# [ACTIVITY]
Would you write out the listing verbatim and skip every picture in it?

# [INFORMATION SHOWN]
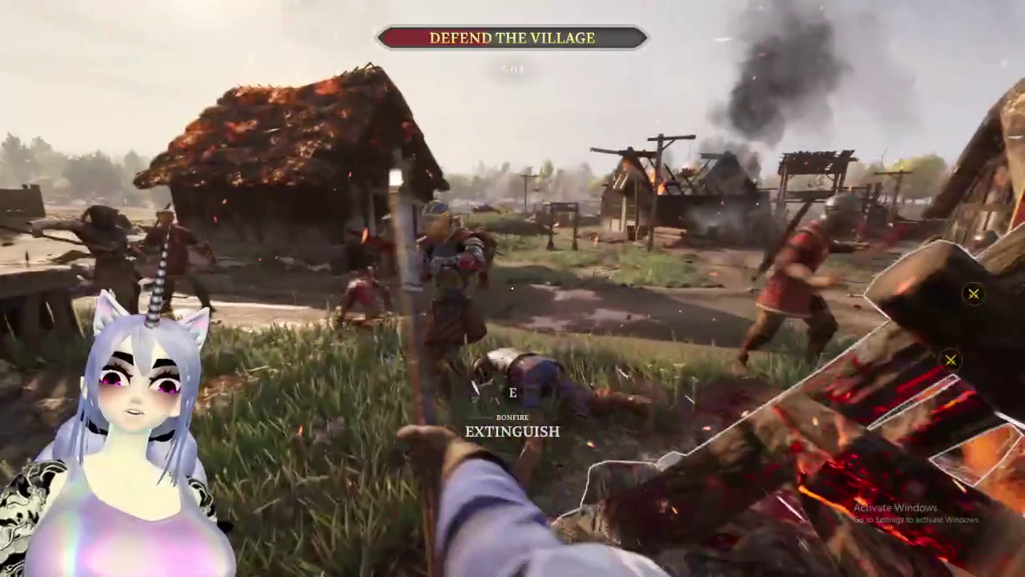
click(513, 288)
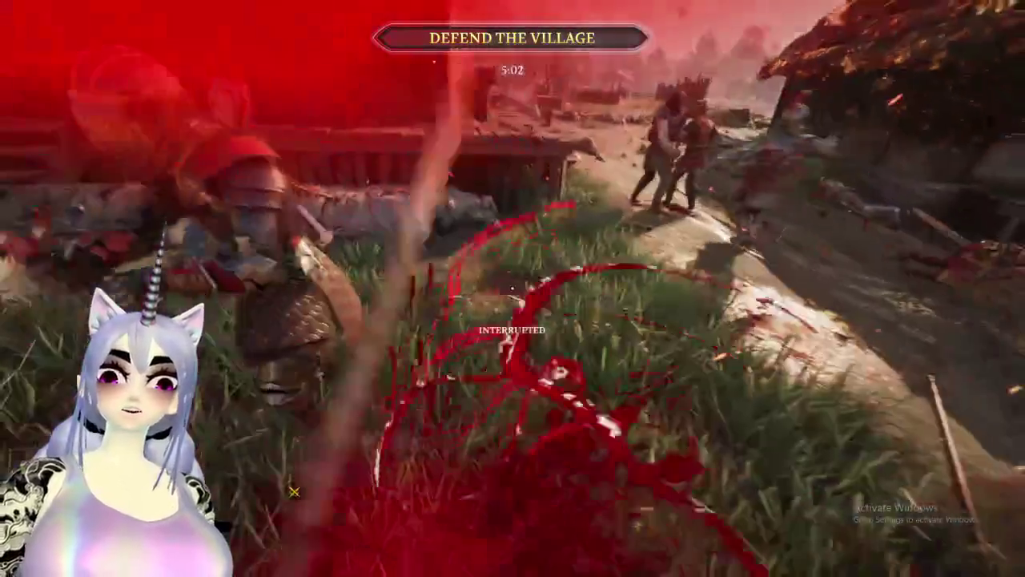
right_click(512, 289)
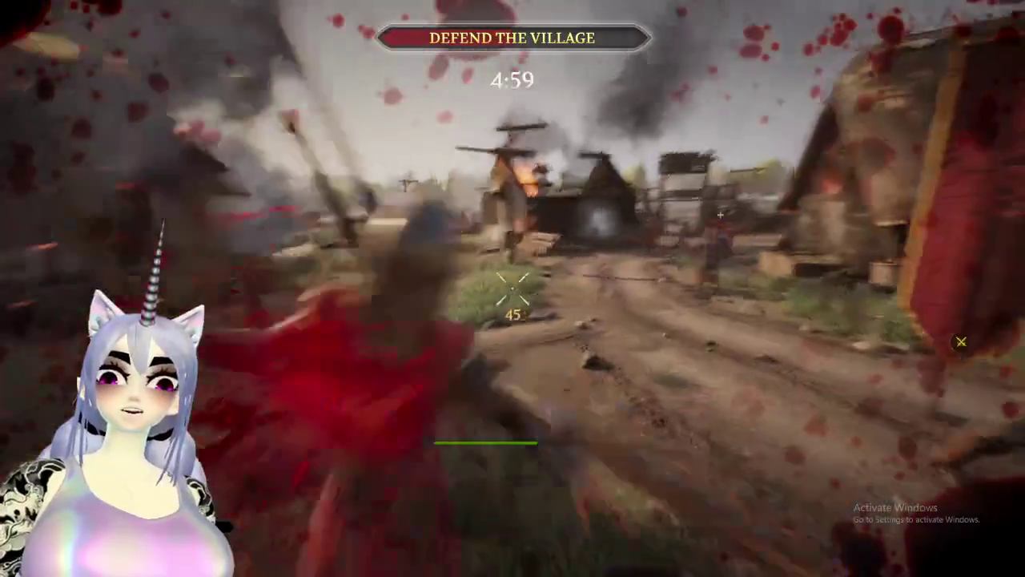
right_click(512, 288)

# [OUTPUT FOR THIS EXERCISE]
click(513, 288)
right_click(512, 289)
right_click(512, 288)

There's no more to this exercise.